(What you need to do) Here the job is to retype the data word for word while leaving the pictures aside.

***** Materials provided *****

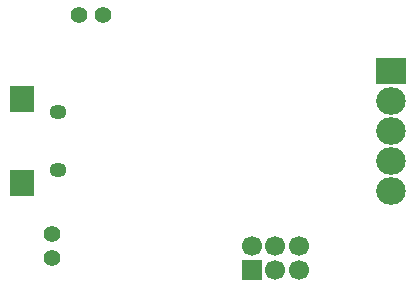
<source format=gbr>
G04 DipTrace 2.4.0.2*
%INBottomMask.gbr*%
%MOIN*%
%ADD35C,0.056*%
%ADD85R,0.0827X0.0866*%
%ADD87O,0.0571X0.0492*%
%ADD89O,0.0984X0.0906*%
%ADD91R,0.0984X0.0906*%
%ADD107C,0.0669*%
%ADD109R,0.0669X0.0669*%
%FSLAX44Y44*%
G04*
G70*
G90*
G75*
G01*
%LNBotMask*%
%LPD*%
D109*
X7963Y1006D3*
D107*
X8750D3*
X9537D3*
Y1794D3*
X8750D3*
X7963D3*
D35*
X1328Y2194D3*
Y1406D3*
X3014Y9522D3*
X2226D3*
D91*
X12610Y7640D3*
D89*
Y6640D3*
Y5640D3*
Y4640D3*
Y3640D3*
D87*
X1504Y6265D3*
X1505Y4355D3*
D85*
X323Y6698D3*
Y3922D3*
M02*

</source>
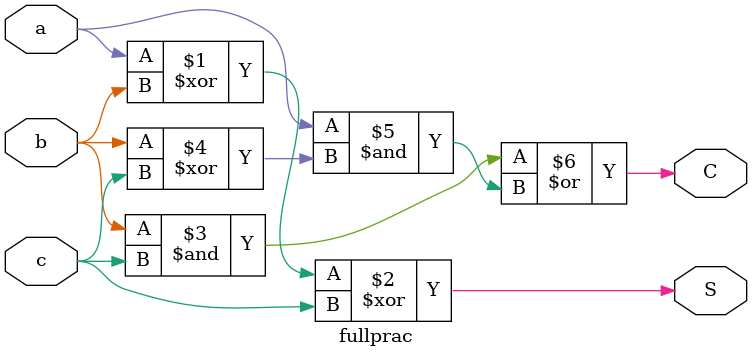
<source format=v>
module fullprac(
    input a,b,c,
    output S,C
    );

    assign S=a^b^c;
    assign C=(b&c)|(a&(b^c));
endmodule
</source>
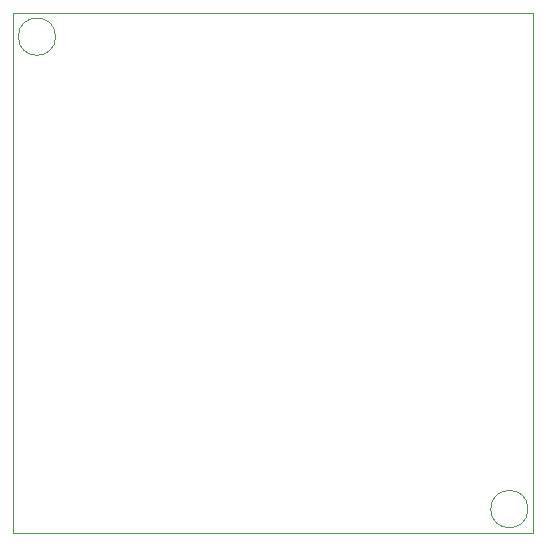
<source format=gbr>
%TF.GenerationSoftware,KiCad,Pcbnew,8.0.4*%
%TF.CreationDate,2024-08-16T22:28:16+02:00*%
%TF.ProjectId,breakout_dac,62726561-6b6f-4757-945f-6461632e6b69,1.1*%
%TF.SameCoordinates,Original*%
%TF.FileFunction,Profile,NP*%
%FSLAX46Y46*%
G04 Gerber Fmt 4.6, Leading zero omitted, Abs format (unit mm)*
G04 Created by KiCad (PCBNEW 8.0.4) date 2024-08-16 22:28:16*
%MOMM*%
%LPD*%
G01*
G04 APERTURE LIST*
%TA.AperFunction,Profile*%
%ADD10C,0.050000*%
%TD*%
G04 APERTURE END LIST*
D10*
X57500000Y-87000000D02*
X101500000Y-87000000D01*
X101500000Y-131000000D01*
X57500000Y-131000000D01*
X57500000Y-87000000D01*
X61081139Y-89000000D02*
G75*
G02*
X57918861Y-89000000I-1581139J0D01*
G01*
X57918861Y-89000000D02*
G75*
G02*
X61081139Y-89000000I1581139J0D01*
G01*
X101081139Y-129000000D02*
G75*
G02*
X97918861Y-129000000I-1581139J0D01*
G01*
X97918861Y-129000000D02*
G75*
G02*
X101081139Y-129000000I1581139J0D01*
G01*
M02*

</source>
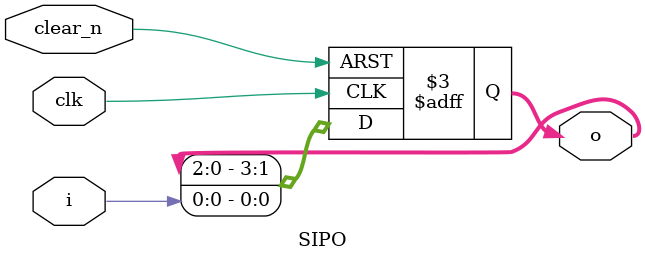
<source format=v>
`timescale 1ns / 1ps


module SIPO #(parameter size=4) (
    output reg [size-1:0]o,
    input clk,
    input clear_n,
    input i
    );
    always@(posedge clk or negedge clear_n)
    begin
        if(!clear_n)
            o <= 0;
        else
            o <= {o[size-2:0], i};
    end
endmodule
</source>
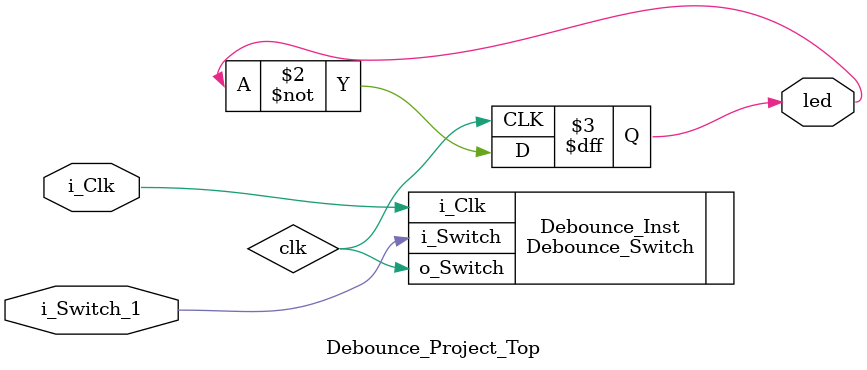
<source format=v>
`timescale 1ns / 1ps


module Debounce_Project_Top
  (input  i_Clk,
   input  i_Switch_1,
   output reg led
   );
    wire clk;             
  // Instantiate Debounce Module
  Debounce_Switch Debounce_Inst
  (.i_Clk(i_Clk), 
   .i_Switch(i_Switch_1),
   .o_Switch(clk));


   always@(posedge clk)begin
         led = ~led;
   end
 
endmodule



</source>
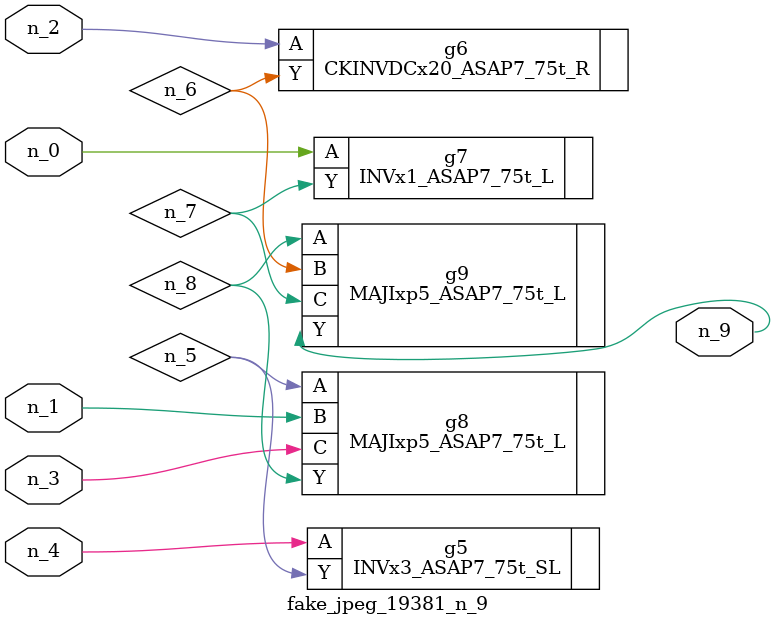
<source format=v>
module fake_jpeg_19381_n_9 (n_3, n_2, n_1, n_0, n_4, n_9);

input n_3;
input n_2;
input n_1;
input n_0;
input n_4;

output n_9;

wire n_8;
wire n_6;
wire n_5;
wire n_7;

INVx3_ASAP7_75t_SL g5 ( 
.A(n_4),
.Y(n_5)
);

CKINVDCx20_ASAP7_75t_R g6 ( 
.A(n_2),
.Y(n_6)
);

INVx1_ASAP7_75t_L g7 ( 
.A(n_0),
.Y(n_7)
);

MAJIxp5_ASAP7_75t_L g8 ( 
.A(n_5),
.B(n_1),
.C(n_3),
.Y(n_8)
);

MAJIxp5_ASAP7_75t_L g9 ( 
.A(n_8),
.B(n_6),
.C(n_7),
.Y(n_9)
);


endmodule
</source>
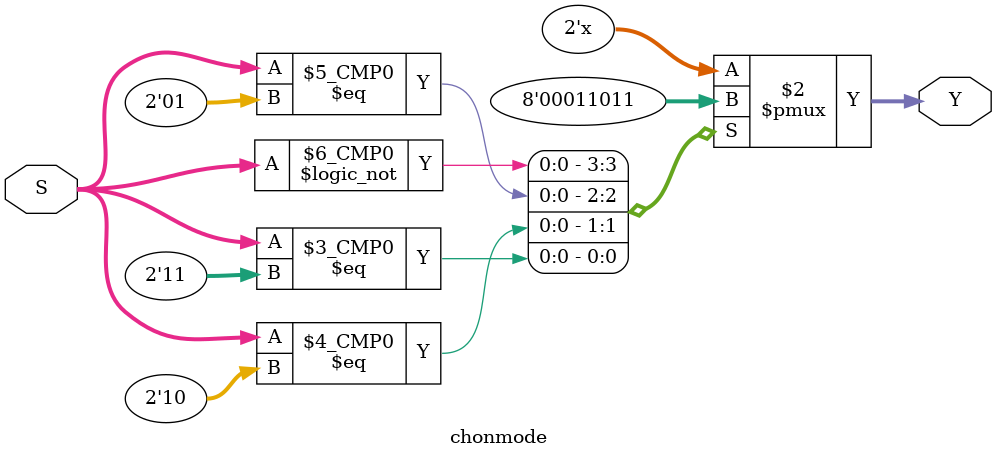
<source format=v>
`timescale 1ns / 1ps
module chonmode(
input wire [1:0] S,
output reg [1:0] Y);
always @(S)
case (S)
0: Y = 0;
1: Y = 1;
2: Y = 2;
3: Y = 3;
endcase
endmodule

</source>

*****

(Output below)
<source format=gbr>
G04 DipTrace 2.4.0.2*
%INBottomMask.gbr*%
%MOIN*%
%ADD35C,0.056*%
%ADD85R,0.0827X0.0866*%
%ADD87O,0.0571X0.0492*%
%ADD89O,0.0984X0.0906*%
%ADD91R,0.0984X0.0906*%
%ADD107C,0.0669*%
%ADD109R,0.0669X0.0669*%
%FSLAX44Y44*%
G04*
G70*
G90*
G75*
G01*
%LNBotMask*%
%LPD*%
D109*
X7963Y1006D3*
D107*
X8750D3*
X9537D3*
Y1794D3*
X8750D3*
X7963D3*
D35*
X1328Y2194D3*
Y1406D3*
X3014Y9522D3*
X2226D3*
D91*
X12610Y7640D3*
D89*
Y6640D3*
Y5640D3*
Y4640D3*
Y3640D3*
D87*
X1504Y6265D3*
X1505Y4355D3*
D85*
X323Y6698D3*
Y3922D3*
M02*

</source>
<source format=v>
module fullprac(
    input a,b,c,
    output S,C
    );

    assign S=a^b^c;
    assign C=(b&c)|(a&(b^c));
endmodule
</source>
<source format=gbr>
%TF.GenerationSoftware,KiCad,Pcbnew,8.0.4*%
%TF.CreationDate,2024-08-16T22:28:16+02:00*%
%TF.ProjectId,breakout_dac,62726561-6b6f-4757-945f-6461632e6b69,1.1*%
%TF.SameCoordinates,Original*%
%TF.FileFunction,Profile,NP*%
%FSLAX46Y46*%
G04 Gerber Fmt 4.6, Leading zero omitted, Abs format (unit mm)*
G04 Created by KiCad (PCBNEW 8.0.4) date 2024-08-16 22:28:16*
%MOMM*%
%LPD*%
G01*
G04 APERTURE LIST*
%TA.AperFunction,Profile*%
%ADD10C,0.050000*%
%TD*%
G04 APERTURE END LIST*
D10*
X57500000Y-87000000D02*
X101500000Y-87000000D01*
X101500000Y-131000000D01*
X57500000Y-131000000D01*
X57500000Y-87000000D01*
X61081139Y-89000000D02*
G75*
G02*
X57918861Y-89000000I-1581139J0D01*
G01*
X57918861Y-89000000D02*
G75*
G02*
X61081139Y-89000000I1581139J0D01*
G01*
X101081139Y-129000000D02*
G75*
G02*
X97918861Y-129000000I-1581139J0D01*
G01*
X97918861Y-129000000D02*
G75*
G02*
X101081139Y-129000000I1581139J0D01*
G01*
M02*

</source>
<source format=v>
`timescale 1ns / 1ps


module SIPO #(parameter size=4) (
    output reg [size-1:0]o,
    input clk,
    input clear_n,
    input i
    );
    always@(posedge clk or negedge clear_n)
    begin
        if(!clear_n)
            o <= 0;
        else
            o <= {o[size-2:0], i};
    end
endmodule
</source>
<source format=v>
`timescale 1ns / 1ps


module Debounce_Project_Top
  (input  i_Clk,
   input  i_Switch_1,
   output reg led
   );
    wire clk;             
  // Instantiate Debounce Module
  Debounce_Switch Debounce_Inst
  (.i_Clk(i_Clk), 
   .i_Switch(i_Switch_1),
   .o_Switch(clk));


   always@(posedge clk)begin
         led = ~led;
   end
 
endmodule



</source>
<source format=v>
module fake_jpeg_19381_n_9 (n_3, n_2, n_1, n_0, n_4, n_9);

input n_3;
input n_2;
input n_1;
input n_0;
input n_4;

output n_9;

wire n_8;
wire n_6;
wire n_5;
wire n_7;

INVx3_ASAP7_75t_SL g5 ( 
.A(n_4),
.Y(n_5)
);

CKINVDCx20_ASAP7_75t_R g6 ( 
.A(n_2),
.Y(n_6)
);

INVx1_ASAP7_75t_L g7 ( 
.A(n_0),
.Y(n_7)
);

MAJIxp5_ASAP7_75t_L g8 ( 
.A(n_5),
.B(n_1),
.C(n_3),
.Y(n_8)
);

MAJIxp5_ASAP7_75t_L g9 ( 
.A(n_8),
.B(n_6),
.C(n_7),
.Y(n_9)
);


endmodule
</source>
<source format=v>
`timescale 1ns / 1ps
module chonmode(
input wire [1:0] S,
output reg [1:0] Y);
always @(S)
case (S)
0: Y = 0;
1: Y = 1;
2: Y = 2;
3: Y = 3;
endcase
endmodule

</source>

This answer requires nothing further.